Pertanyaan-pertanyaan itu muncul
dengan bergantian, membuat diri saya sedih, kadang tertawa, bahkan saya pernah
mencium sendok dan garbu di dapur, seperti mencium harum tubuh kekasih. Apakah ini
tidak waras? Mungkin saya menganggap hal yang saya lakukan itu sebagai tanda
kecintaan saya terhadap hal-hal kecil, mengapa kita tidak pernah menghargai apa
yang ada di sekitar kita? Contoh sendok dan garpu adalah salahsatu contoh kecil
dari beberapa ribu benda mati yang seliweran
di hadapan mata kita saat ini. Secara tidak langsung benda-benda seperti sendok
memberi nilai edukasi kepada saya, saya merasa malu, malu pada benda-benda itu.

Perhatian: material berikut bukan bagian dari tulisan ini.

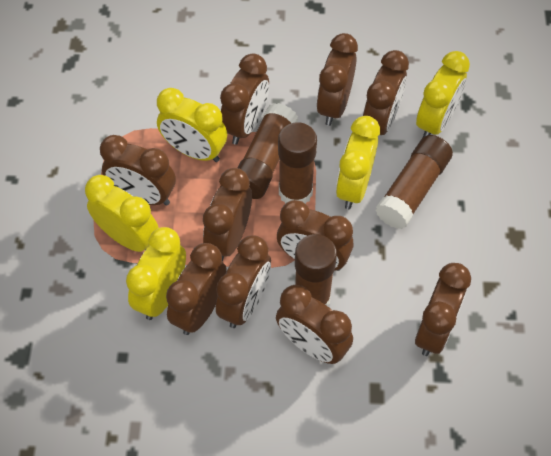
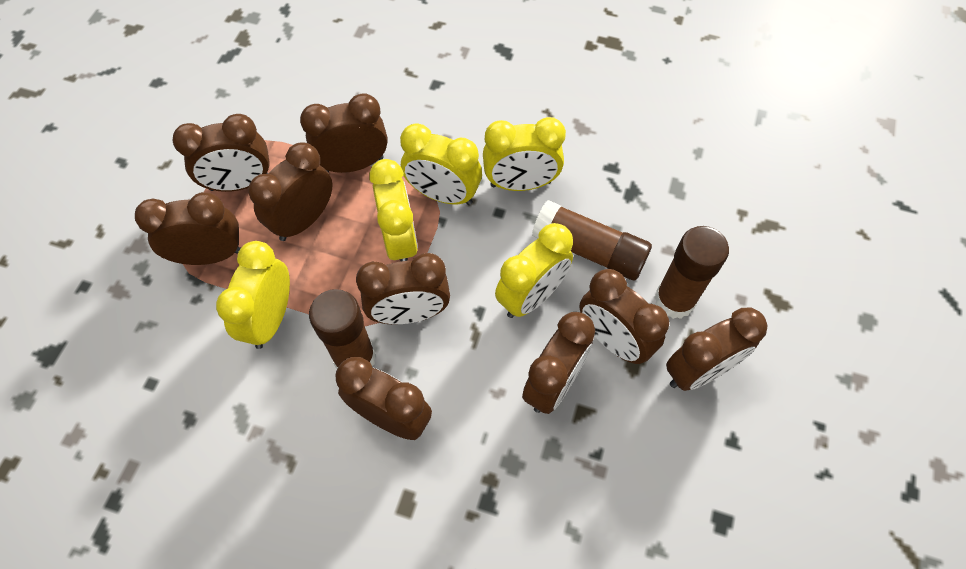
brown clock: 10 -> 9
brown glue stick: 4 -> 3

Pernah suatu saat Ibu saya membuang sendok-sendok yang telah berkarat, lalu
saya dengan cekatan melarang Ibu saya untuk membuang sendok-sendok itu, kenapa
bisa demikian? Ada rasa empati yang seolah-olah mereka (sendok) ingin
dimengerti, ingin dihargai, ingin pula dicintai seperti saya mencintai pasangan
(kalau ada), mencintai Bapak, Ibu, Kakak, Sahabat dan Musuh.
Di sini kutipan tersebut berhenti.